Três
rumos
Pádua Marques
Romancista, cronista e contista
Tião Saracura, Ribinha e Beija Flor
estavam ali de cócoras naquela manhã de janeiro em cima dos alicerces de uma
construção e olhando pra o escritório da Booth Line na rua Grande, sem ter
ninguém que pudesse dizer o que havia ocorrido pra empresa estar fechada a uma
hora daquelas. Mas veio de lá da esquina e dos lados da Casa Inglesa um sujeito
com cara de trabalhar ali perto dizendo que a empresa havia fechado suas portas
em Parnaíba e era coisa definitiva.
Não era o tipo de notícia que os três
estivadores queriam ouvir naquele janeiro de 1947. Como é que podia, uma
empresa que estava na Parnaíba há mais de trinta anos, assim do dia pra noite
fechar as portas e deixar os trabalhadores no olho da rua, sem nada, com as
mãos abanando?
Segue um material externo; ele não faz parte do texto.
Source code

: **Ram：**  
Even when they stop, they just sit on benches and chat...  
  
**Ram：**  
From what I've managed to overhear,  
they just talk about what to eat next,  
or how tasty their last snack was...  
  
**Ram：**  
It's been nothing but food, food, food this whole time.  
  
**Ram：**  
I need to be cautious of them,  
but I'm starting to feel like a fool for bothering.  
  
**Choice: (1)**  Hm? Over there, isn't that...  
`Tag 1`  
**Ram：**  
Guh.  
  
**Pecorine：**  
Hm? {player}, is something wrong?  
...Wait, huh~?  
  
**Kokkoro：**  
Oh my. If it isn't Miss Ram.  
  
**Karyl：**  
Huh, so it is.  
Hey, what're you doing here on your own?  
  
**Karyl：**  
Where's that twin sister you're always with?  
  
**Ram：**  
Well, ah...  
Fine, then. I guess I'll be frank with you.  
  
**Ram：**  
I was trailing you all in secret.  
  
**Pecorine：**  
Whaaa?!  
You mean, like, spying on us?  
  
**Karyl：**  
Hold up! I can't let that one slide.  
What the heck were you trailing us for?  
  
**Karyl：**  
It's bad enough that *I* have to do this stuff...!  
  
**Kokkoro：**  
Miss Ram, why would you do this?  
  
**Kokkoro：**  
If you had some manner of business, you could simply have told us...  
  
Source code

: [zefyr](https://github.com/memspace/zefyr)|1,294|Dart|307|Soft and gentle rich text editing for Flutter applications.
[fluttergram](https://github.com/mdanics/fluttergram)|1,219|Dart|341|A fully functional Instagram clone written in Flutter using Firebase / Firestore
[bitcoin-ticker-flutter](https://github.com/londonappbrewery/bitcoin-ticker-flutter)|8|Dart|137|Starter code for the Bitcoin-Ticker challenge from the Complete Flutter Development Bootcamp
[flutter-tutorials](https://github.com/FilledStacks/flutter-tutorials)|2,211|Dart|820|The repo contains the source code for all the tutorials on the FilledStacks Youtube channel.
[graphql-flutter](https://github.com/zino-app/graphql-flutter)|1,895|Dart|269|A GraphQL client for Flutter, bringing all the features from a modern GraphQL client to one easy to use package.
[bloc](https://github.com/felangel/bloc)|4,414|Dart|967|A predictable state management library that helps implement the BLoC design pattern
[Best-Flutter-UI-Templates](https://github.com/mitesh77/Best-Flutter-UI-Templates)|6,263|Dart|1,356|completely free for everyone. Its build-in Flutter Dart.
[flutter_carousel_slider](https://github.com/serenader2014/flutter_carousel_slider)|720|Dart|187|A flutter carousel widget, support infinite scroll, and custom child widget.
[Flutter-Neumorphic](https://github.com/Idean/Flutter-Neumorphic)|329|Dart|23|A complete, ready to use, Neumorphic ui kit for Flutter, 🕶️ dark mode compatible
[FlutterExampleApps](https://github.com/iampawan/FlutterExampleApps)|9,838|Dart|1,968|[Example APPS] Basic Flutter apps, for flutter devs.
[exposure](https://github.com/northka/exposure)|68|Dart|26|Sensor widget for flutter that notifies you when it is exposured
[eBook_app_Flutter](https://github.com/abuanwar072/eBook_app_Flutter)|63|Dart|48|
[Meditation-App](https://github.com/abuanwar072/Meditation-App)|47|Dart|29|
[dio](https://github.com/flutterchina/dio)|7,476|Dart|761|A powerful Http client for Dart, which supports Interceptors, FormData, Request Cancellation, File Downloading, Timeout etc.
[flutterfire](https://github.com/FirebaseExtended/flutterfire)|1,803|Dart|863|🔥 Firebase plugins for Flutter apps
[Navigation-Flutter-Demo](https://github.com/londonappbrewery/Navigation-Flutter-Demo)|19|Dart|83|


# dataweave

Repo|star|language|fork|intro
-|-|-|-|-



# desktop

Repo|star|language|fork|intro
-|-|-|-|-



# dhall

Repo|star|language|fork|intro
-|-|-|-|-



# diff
Mas havia um motivo e que não era de agora, pelo que se ouvia
falar pela boca dos entendidos. A dificuldade de navegação nos canais do rio
Parnaíba obstruídos e o porto de Amarração sendo utilizado só quatro meses no
início de cada ano.
Tião Saracura, nem negro e nem branco,
estivador e pai de seis filhos, sendo que três mortos ainda anjinhos, morava
numa casinha de barro na Coroa e trabalhava como estivador há pelo menos uns
dez anos pra Booth Line na rua Grande. Agora sem serviço e batendo cabeça pra
arranjar alguma coisa pra fazer, com o risco da mulher estar prenhe de novo, ia
ter que correr pra o lactário de seu Roland Jacob, na rua do Riachuelo, todo
dia buscar leite pra os filhos.
Ribinha era outro estivador que estava
na mesma situação. Rapaz mais novo, vindo de Camocim no Ceará, casado de pouco,
meio escuro, barba por fazer, de boa altura, a mulher estava prenhe de quatro
meses e a mãe dela no fundo de uma rede, caduca, andando e comendo pela mão dos
outros. Um dia a sogra acordou no meio
da noite com falta de ar e desde aquele dia nunca mais se levantou. Nem na
Santa Casa haviam dado jeito.
Beija Flor, o terceiro estivador a
ficar ali de cócoras e em cima dos alicerces da construção do prédio da
Associação Comercial, coisa de seu Zé Mendonça, de frente pra Booth Line, até
que pouco levava a sério aquela preocupação toda. Vindo rapazinho de João Peres
no Maranhão pra trabalhar no porto Salgado, ainda era solteiro. Veio corrido
depois de bulir com uma moça e de ser ameaçado de morte pelo pai e os irmãos
dela. Tinha agora idade de pouco mais de trinta anos, almoçava nos botequins do
Mercado Central e o pouco ganho era gasto com jogos de dama e de baralho.
Dormia na casa de um conhecido nos Tucuns.
Tião Saracura, que tinha um sestro de
chupar os dentes, coçava a cabeça e esfregava os olhos como se quisesse tirar
dos cabelos uma resposta. Como podia uma coisa daquelas? Lembrava e contava a
história dele e dos filhos que haviam morrido ainda anjinhos, sem batismo. E
ele vivia só de casa pra frente da Booth Line, carregando e descarregando
mercadorias. Nem uma roupa tinha que prestasse! A mulher, coitada, coberta de
necessidades arrastando aqueles meninos o dia inteiro. E agora mais aquela, a
firma inglesa, pelo que se falava, foi embora por causa da guerra.
Passa no rumo do porto Salgado um
rapazinho bem parecido, vestido como sendo do Exército e com uma bolsa de
escola debaixo do braço. Era um estudante do Instituto São Luiz Gonzaga, de seu
Ozias Correia. Por certo filho de gente rica. Ia ganhando o rumo da Coroa
acertar conta nalgum cabaré. E os três estivadores ficaram olhando e
conversando. Que futuro podia ter agora a Parnaíba com a Booth Line fechando as
portas? A estrada de ferro continuava seguindo pra dentro, no rumo de
Piracuruca, muita gente enriquecendo, outros quebrando e depois jogando a culpa
na guerra. Se a Booth acabou, as outras também iam acabar.
Um a um os agora desempregados
estivadores foram saindo, batendo a poeira no fundo da calça e tomando rumo
ignorado. Aquilo era vida? Mas quem sabe amanhã, de repente vinha outra empresa
e retomava tudo, vendia as máquinas, pagava os estivadores, o pessoal do
escritório e aí a coisa voltava pra os eixos. Parnaíba precisava de alguma
coisa grande e pelo que parecia agora essa coisa estava ainda longe. Dentro de
pouco a rua Grande foi ficando silenciosa no rumo do porto na hora do almoço.